The taxi industry debate should be taken forward within the broader context of broad-based black economic empowerment (B-BBEE) and developing South Africa's informal economy. These two themes feature prominently in the recently published Mapungubwe Institute for Strategic Reflection (Mistra) book on B-BBEE and black entrepreneurship.
There are several opportunities for enhancing South Africa's integrated public transport system while simultaneously supporting black entrepreneurship. These opportunities require an evidence-based policy strategy that overlooks the short-term thinking in current debates. This long-term policy strategy must commence with addressing the structural market failures in the sector.
Several competition policy studies and investigations reveal South Africa's transport market has an unequal subsidy structure. Taxis, which account for 75% of the market share, receive fewer subsidies than other transport modes servicing a smaller portion of commuters. This skewed subsidy structure has significant effects on the competitiveness and pricing in the market.
This market failure is exacerbated by the recent Covid-19 regulations that restrict the taxi operators' abilities to cover operating costs.
The state needs to revisit its subsidy framework based on market dynamics explained in sector competition analyses; however, this new subsidy regime must draw in the private sector, which benefits indirectly from taxis transporting the majority of workers.
Labour market analyses show employees spend just over 40% of their incomes on transport.
The cost of transporting employees who use taxis daily is externalised onto workers and the government only. This does not make sense because large corporations also benefit from worker transportation.
Another significant opportunity lies in connecting South Africa's taxi industry development with the recently announced R700 billion infrastructure strategy.
President Cyril Ramaphosa launched an Infrastructure and Investment Office in the Presidency during 2019, and it is currently embarking on infrastructure investment focused on developing the following network industries: electricity, telecommunications, transport and water.
The government and business should prioritise taxi sector infrastructure when implementing this strategy.
Taxi associations have raised legitimate concerns regarding the lack of sufficient infrastructure, especially in central business districts and suburbs.
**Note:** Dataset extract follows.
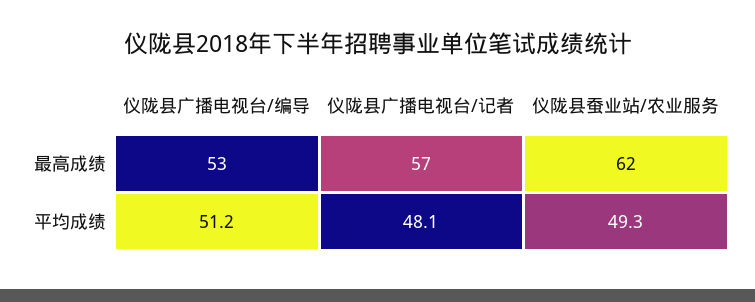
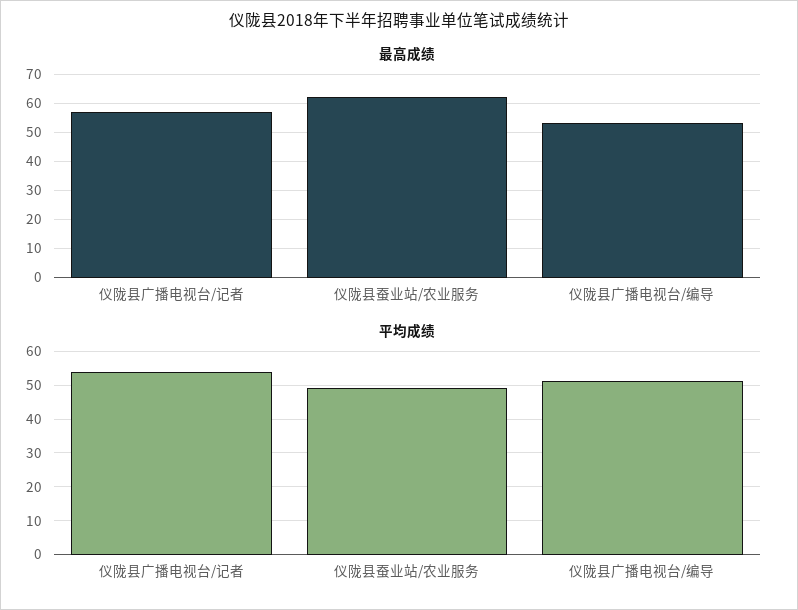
平均成绩, 仪陇县广播电视台/记者: 48.1 -> 54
Black business and informal sector support measures ought to feature prominently in the multibillion-rand infrastructure plan, and the upgrading of the taxi industry presents an empowerment opportunity for the government.
Improved infrastructure that focuses on making taxis more efficient in transporting commuters will save the economy billions lost in unused hours spent in traffic.
Furthermore, regulatory interventions geared towards streamlining the taxi industry as a core component in the integrated public transportation system can potentially create taxi and auto sector value chain opportunities.
These will benefit several market players such as auto component manufacturers and retailers, auto-mechanics servicing taxis, drivers, marshals, and informal businesses that operate in and around taxi ranks.
For example, auto component manufacturers can gain economic benefits from South Africa's Automotive Masterplan, which binds Original Equipment Manufacturers (OEMs) with local content designations. It sets a target that requires 60% of all auto components used for car manufacturing in South Africa to be developed locally by 2035.
The taxi industry, which is a significant aftermarket auto components consumer, will be an opportune target for the aftermarket auto component value chain that links with steel industries, component manufacturers, retailers and mechanical workshops.
It is important to understand B-BBEE needs to be actionable across all sectors of the economy, formal and informal. A successful B-BBEE empowerment strategy accelerates structural reform and builds on existing black enterprise activities.
This new approach to empowerment must focus on upgrading industries that black people are already involved in and creating further economic opportunities using structured value chain sector plans.
- Khwezi Mabasa and Yamkela Spengane are authors in Mapungubwe Institute for Strategic Reflection (Mistra) publication on Beyond Tenderpreneurship: Rethinking Black Business and Economic Empowerment.